India’s second largest private lender ICICI Bank on July 27 posted its quarterly earnings for the April to June 2024 period in which its net interest margin (NIM) declined marginally to 4.36%. This compares to 4.40% NIM in the March 2024 ended quarter and 4.78% in the corresponding June 2023 ended quarter.
ICICI Bank’s net interest income (NII) rose 7.3% year-on-year to ₹19,552.9 crore, largely in line with CNBC-TV18 poll of analysts that projected NII of ₹19579.8 crore for the first quarter of 2024-25 fiscal.

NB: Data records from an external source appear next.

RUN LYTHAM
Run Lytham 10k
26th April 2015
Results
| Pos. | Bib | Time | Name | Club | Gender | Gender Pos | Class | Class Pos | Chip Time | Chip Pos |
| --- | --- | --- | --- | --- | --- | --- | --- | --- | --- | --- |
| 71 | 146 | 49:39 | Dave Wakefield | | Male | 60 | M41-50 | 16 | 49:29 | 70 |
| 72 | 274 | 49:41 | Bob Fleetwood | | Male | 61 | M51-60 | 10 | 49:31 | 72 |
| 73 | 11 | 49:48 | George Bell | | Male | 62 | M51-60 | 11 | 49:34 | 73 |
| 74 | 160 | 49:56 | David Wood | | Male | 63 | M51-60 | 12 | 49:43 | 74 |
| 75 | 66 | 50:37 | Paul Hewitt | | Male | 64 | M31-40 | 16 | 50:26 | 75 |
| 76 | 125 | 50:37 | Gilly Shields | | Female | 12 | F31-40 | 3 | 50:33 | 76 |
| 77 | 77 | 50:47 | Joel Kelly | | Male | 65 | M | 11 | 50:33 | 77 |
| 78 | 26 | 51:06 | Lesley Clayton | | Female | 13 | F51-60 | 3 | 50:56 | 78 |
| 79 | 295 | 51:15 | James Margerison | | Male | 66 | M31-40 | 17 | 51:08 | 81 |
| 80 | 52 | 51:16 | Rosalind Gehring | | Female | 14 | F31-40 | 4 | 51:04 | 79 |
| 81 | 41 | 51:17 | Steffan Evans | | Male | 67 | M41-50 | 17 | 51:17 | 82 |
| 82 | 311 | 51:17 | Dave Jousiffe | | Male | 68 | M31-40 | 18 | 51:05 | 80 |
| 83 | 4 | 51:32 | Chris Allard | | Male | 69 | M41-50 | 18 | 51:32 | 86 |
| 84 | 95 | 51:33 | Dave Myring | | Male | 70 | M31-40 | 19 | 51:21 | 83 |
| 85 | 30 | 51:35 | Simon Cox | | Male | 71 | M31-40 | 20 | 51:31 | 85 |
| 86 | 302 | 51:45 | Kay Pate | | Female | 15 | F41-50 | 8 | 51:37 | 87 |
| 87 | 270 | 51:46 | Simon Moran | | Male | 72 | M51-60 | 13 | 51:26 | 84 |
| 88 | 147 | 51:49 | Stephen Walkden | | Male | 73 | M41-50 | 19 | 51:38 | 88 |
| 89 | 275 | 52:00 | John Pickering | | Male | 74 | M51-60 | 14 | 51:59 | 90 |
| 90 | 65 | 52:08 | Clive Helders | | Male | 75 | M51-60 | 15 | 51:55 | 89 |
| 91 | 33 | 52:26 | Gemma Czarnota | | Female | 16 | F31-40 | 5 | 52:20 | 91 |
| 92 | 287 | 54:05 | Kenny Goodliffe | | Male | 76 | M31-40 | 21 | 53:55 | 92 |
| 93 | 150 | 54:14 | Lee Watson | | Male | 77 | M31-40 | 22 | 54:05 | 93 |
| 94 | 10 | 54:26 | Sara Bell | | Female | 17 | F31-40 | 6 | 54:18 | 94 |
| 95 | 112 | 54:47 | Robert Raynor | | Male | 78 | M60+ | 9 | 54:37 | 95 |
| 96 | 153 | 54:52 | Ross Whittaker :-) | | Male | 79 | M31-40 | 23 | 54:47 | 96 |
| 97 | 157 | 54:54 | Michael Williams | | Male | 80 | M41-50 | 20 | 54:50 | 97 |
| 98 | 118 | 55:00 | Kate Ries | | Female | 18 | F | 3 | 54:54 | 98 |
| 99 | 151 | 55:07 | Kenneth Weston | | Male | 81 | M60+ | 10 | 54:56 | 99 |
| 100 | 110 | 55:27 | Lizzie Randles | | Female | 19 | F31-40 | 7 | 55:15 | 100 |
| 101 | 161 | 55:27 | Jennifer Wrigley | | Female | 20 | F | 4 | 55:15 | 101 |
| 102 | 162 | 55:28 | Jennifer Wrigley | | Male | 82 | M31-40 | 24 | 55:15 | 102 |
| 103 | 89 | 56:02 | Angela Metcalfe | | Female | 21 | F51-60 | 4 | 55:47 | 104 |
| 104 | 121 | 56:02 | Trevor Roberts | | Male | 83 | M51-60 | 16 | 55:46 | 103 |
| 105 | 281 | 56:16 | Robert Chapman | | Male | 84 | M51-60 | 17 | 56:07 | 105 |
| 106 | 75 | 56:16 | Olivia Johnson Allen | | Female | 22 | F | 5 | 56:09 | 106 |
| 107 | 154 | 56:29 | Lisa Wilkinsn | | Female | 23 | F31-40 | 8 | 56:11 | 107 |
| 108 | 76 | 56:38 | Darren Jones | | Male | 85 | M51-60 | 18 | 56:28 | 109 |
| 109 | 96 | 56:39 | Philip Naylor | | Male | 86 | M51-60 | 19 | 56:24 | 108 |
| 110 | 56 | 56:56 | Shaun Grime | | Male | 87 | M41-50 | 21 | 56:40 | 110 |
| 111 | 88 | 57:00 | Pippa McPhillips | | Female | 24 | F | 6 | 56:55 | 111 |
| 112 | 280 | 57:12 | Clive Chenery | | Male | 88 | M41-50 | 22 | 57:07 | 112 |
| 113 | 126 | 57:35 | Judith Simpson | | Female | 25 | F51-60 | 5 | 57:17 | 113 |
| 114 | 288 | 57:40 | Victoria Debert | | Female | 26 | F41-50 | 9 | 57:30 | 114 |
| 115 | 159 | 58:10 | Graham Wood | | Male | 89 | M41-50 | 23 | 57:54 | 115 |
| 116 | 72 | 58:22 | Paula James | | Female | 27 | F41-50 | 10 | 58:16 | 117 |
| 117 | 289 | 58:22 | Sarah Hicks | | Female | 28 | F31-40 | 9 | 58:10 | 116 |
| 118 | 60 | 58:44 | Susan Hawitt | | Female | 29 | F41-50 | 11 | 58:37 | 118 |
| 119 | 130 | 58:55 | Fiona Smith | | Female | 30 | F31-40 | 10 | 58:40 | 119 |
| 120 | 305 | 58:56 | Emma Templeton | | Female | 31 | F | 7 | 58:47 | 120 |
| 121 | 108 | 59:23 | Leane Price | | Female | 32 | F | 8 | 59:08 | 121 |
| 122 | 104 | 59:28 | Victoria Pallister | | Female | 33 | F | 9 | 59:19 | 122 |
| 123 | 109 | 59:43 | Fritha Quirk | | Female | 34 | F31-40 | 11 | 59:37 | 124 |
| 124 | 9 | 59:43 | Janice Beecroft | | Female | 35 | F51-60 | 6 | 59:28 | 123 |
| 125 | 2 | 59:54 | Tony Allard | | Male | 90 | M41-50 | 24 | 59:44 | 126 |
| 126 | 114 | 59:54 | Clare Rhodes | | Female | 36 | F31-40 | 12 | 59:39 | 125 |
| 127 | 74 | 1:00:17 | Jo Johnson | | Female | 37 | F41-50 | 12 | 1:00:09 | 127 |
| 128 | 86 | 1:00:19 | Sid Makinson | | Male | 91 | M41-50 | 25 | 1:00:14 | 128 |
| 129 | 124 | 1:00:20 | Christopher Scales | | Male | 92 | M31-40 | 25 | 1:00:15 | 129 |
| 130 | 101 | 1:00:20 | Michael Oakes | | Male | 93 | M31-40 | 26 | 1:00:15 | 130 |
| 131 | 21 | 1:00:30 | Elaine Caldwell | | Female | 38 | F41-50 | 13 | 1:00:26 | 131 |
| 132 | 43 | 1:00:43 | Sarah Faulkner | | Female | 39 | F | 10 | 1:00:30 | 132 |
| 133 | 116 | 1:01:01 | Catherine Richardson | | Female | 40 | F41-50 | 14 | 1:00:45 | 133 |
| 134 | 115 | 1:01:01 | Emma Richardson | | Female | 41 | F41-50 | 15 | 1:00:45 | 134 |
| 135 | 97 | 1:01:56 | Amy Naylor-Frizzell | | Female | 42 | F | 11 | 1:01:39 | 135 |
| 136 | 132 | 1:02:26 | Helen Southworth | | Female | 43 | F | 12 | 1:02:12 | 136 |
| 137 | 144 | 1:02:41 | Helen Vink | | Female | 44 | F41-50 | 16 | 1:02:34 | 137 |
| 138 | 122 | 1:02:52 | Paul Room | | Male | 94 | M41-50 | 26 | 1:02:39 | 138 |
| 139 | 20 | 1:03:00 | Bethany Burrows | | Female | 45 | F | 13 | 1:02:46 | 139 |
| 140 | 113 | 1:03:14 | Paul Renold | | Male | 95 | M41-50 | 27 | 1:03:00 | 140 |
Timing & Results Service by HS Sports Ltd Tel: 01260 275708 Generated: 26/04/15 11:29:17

The lender’s net profit for the quarter under review rose 14.6% year-on-year and came in at ₹11,059.1 core, beating the poll estimate of ₹10,563.7 crore
In the June ended quarter, ICICI Bank’s net domestic advances grew by 15.9% year-on-year and 3.3% sequentially. The retail loan portfolio grew by 17.1% year-on-year and 2.4% sequentially, and comprised 54.4% of the total loan portfolio at June 30, 2024.
The company’s gross non-profit assets (NPA) declined marginally to 2.15% at ₹28,718.6 crore at the end of the first quarter of FY25. This compares to 2.16% at ₹27,961.7 crore in the preceding quarter.
The net NPA also rose slightly on a sequential basis to 0.43% at ₹5,684.8 crore from 0.42% at ₹5,377.8 crore in the March 2024 ended quarter.
ICICI Banks’ deposits grew 15% year-on-year and 0.9% quarter-on-quarter to ₹14.26 lakh crore. Its advances stood at ₹12.23 lakh crore at the end of the quarter under review, up 15.66% YoY and 3.27% QoQ. The private lender saw its operating profit at ₹16,024.8 crore, up 13.3 YoY and 6.6% QoQ.
Provisions, on the other hand, saw a massive jump of 85.4% sequentially and 3.1% year-on-year to ₹1,332.2 crore. The slippages came in at ₹5,916 crore versus ₹5,139 crore, a jump of 15.1%.
Analysts had earlier pointed out that Q1 is typically a weaker quarter for lenders, and ICICI Bank was expected to see a rise in provisions on a sequential basis. Morgan Stanley had forecast credit costs to increase by 45 basis points year-on-year and 21 basis points sequentially.